The Food and Drug Administration said hydroxychloroquine and chloroquine are unlikely to be effective in treating coronavirus. Citing reports of heart complications, the FDA said the drugs’ unproven benefits “do not outweigh the known and potential risks”.
The decades-old drugs, also prescribed for lupus and rheumatoid arthritis, can cause heart rhythm problems, severely low blood pressure and muscle or nerve damage.
The move means that shipments of the drugs obtained by the federal government will no longer be distributed to state and local health authorities for use against coronavirus. The drugs are still available for other uses, so doctors could still prescribe them for Covid-19 – a practice known as off-label prescribing.

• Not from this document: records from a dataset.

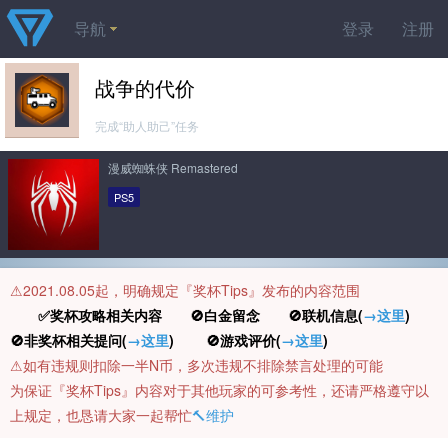
导航
登录
注册
战争的代价
完成“助人助己”任务
漫威蜘蛛侠 Remastered
PS5
⚠️2021.08.05起，明确规定『奖杯Tips』发布的内容范围
✅奖杯攻略相关内容 🚫白金留念 🚫联机信息(
→这里
)
🚫非奖杯相关提问(
→这里
) 🚫游戏评价(
→这里
)
⚠️如有违规则扣除一半N币，多次违规不排除禁言处理的可能
为保证『奖杯Tips』内容对于其他玩家的可参考性，还请严格遵守以
上规定，也恳请大家一起帮忙
🔨维护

Steven Nissen, a Cleveland Clinic researcher who has been a frequent FDA adviser, agreed with the decision and said he would not have granted emergency access in the first place.
“There has never been any high-quality evidence suggesting that hyrdoxychloroquine is effective” for treating or preventing coronavirus infection, he said, but there is evidence of serious side-effects.
On Thursday, a National Institutes of Health panel of experts revised its recommendations to specifically recommend against the drug’s use except in formal studies, and “that, I’m sure, had influence on the FDA”, Dr Nissen said.
The actions by the FDA and the NIH send a clear signal to health professionals against prescribing the drugs for coronavirus.
The president aggressively pushed the drug in the first weeks of the outbreak and stunned medical professionals when he revealed he took the drug pre-emptively against infection.
No large, rigorous studies have found the drugs safe or effective for preventing or treating Covid19, and a string of recent studies made clear they could do more harm than good.
The FDA granted emergency use of the drugs for coronavirus patients in late March at the same time the US government accepted 30 million doses of hydroxychloroquine and chloroquine that had been donated by two foreign drug manufacturers.